The entire second part of the expansion benefits from more crafted combat encounters, where terrain and enemy selections will force players to at least adjust their regular tactics a little. There are fewer opportunities to just lock down an entrance with Eder, and fewer haphazard roaming groups of monsters (creature placement seems more considered, and in harmony with location or story). Instead, you’ll have to deal with situations like being pined down by Xaurip archers and magicians on higher group, while trolls block your path (they’ve clearly been learning from Eder). Or scattering from the onslaught of the intimidating Eyeless; towering, slender golems with pounding hammers for hands.
I play on Normal difficulty, so bear in mind the caveat that such things may seem less impressive if you’re already a master of Path of the Damned.
The Eyeless represent a significant challenge, but the manner of their difficulty also suggests that Pillars of Eternity’s combat system is pretty much at its limit. Eyeless hit hard, and brute-force their way into making players switch up tactics by being immune to basically everything. They will not be charmed, poisoned, confused, petrified, burned, or any of that nonsense (though, amusingly, their Reflex defense is relatively low, so the good old Slicken spell can still work wonders). This does force a definitive plan of action, and had me actually stacking my quick-use item bar with objects that could provide useful boons, on top of searching for specific spells that would muster better-than-negligible damage.
These foes appear for the climax of the expansion, by which point you may have some additional combat abilities and summons courtesy of any alliances you formed during the course of The White March. This is a welcome consequence for those who made an effort to be diplomatic throughout the add-on. One particular new ‘Soulbound’ weapon added in Part 2 is of great use against the Eyeless too.
For those who might feel their inventory of adopted companions was getting a bit feline-centric, there are a couple of non-cat pets to discover.
Part-way through the review process The White March Part 2 received a hefty bug-busting update, but by this stage I was already quite deep into the 10-12 hours it took to complete. For that reason it’s hard to say for sure which issues (if any) were a hangover from the earlier build.

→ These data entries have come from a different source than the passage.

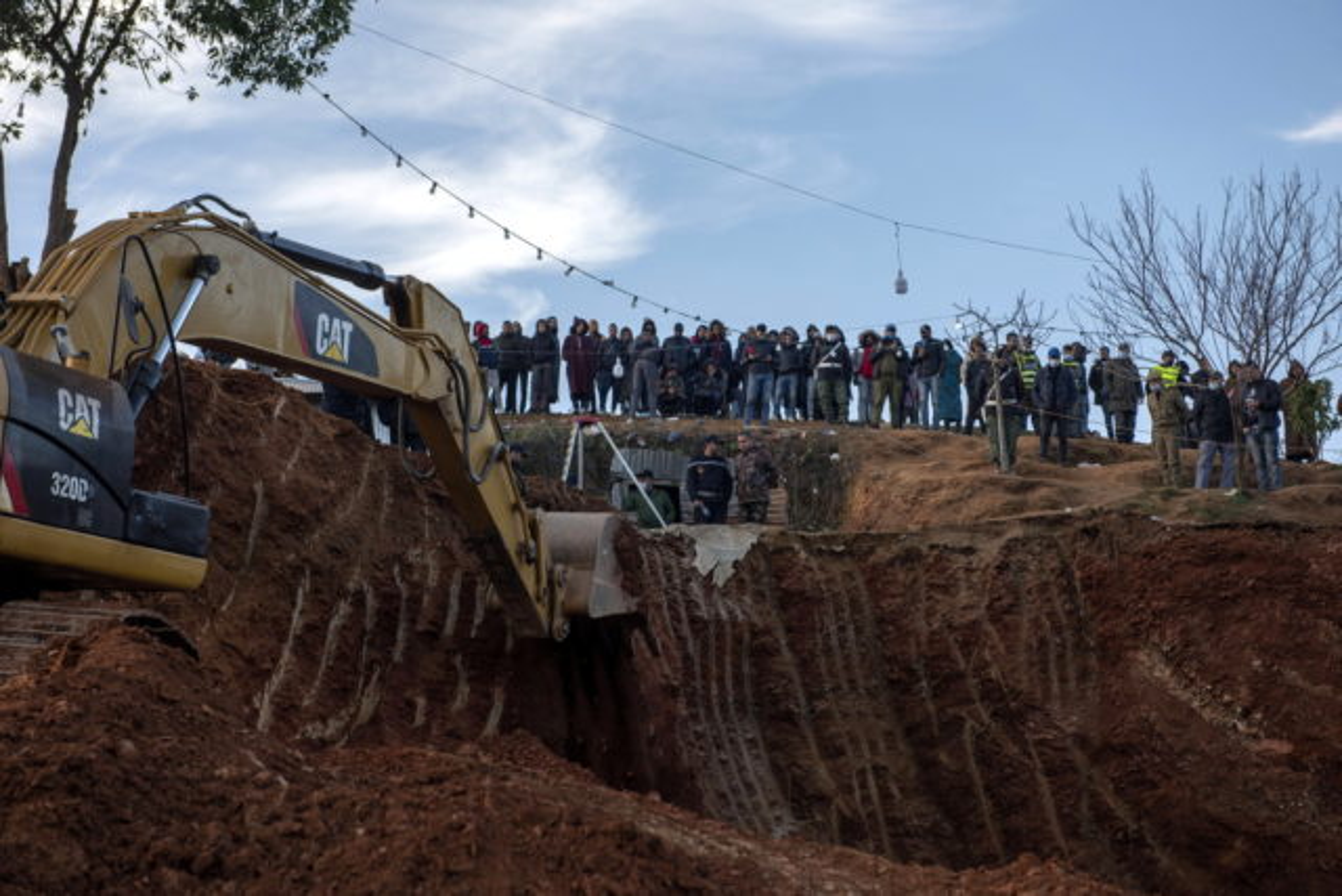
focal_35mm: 70
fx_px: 2610
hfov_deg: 28.8
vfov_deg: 19.5
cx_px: 671
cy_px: 448
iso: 500
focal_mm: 70
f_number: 5.6
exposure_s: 1/400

None of the problems were at all severe, but post-patch I did see Aloth standing around after combat and wasting all of his 7th level spells for some secret wizardly reason, poor old Itumaak slowly sliding around in a prone animation during combat, and a couple of overly-pyrotechnic spell effects that seemed to be caught on a loop and dragged my frame-rate down to single digits (before mercifully dispersing).
The White March does what most expansions should, and works within the existing game parameters to provide refined extensions of what’s on offer in the main title. It puts more thought into making each combat encounter more of a tactical challenge, and, in its quest design, exhibits some of the main strengths of Pillars of Eternity in offering different options of approach. Choices made during the opening chapter (and the rest of the game) have a reasonable impact on the climax too. It feels a touch strange to wrap-up the final, substantive part of Pillars of Eternity without it being the game’s actual ending, but that’s the nature of the mid-game expansion model. Though it won’t radically alter anybody’s existing opinion on the game, those who voted it as Best PC Exclusive of 2015 in our Reader Awards will be well sated.